Korkak Düşüncelerim
Bildiklerim kadar susuyorum, bilmediklerim kadar ise konuşuyorum sana. Mutlu fakat bir o kadarda karamsarım. Beynimin dört bir yanını saran ölü düşünceler mutluluğumun mutluluğunu mutsuzlaştırıyor. Eskisi gibi değil eskiyen eskimiş eskiler. Sanki bir yeni var, eskimek için var olan.
Çoğu kez susar içimdekilere kulak veririm. Duyduklarım duyacaklarımın duyurucusu olmakla yetiniyor sadece. İç’remin en derinine uzanamıyorum bir türlü. Ya kafam karışıyor ya da korkaklığıma yenik düşüyorum. Anlayamadığım bir ben’le daha yüzleşiyorum. Bu sefer hiç rahat değilim aksine çekingen bir o kadarda korkağım. Birşeyler anladığımı zannediyorum hep, sonuç boş bakmak oluyor.
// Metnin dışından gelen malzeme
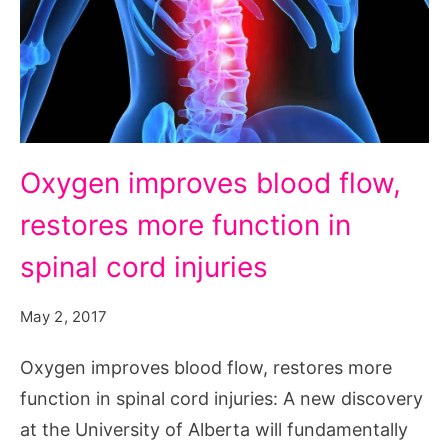
Oxygen
Oxygen improves blood flow,
improves
restores more function in
blood
flow,
spinal cord injuries
restores
May 2, 2017
more
function
Oxygen improves blood flow, restores more
in
function in spinal cord injuries: A new discovery
spinal
at the University of Alberta will fundamentally
cord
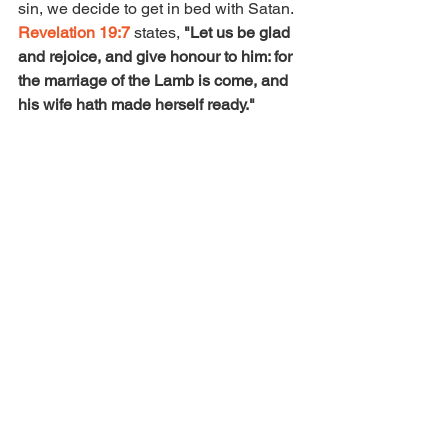
sin, we decide to get in bed with Satan. 
Revelation 19:7
 states, 
"Let us be glad 
and rejoice, and give honour to him: for 
the marriage of the Lamb is come, and 
his wife hath made herself ready." 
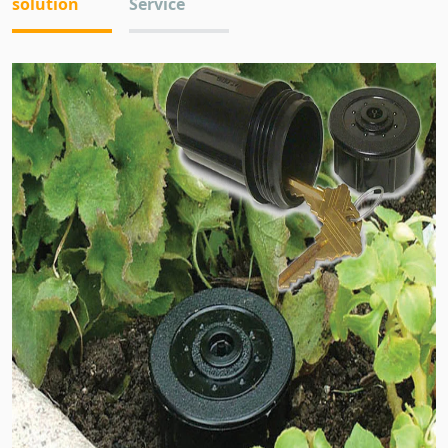
solution
Service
Korkuyorum evet çok korkuyorum. İstek dışı bir duygu karmaşıklığı ve keşke düşüyor dudaklarımdan onlarca neticeyi değiştirmeyen bir keşke daha geçiyor iki dudağımın arasından. Binlerce sözcükle dans eden, şimdi tek bir sözcüğü binlerce kelimeyle anlatamayan ben ile karşı karşıyayım. En korktuğum zaman ise gece tavana bakıp mazinin inanılmaz fırtınasını düşünmek. Göz bebeklerimin büyüdüğünü vücudumun ise istemsizce titrediğini hissediyorum. Bu denli düşüncelerin korkusu korkaklığımdan geliyor. Gögüs kafesimin altında yatan, göz çukurumun dibinde olan sen’li anılarla gülümseyip korkaklığımı gizliyorum.
Heryer karanlık, herkes herkes ve herşey abes. Geceler boyu uyuyamayan, ışıktan rahatsızlık duyan düşünceleri düşünmek düşündürüyor beni. Çok korkuyorum düşüncelerimin dengesizliğini gördükçe. Ya yırtıp atmama yardım et, yada bırak yırtamadığım düşüncelerimle delireyim.
Düşündüklerimle korkaklığı aynı kefeye koymak benim değil senin suçun.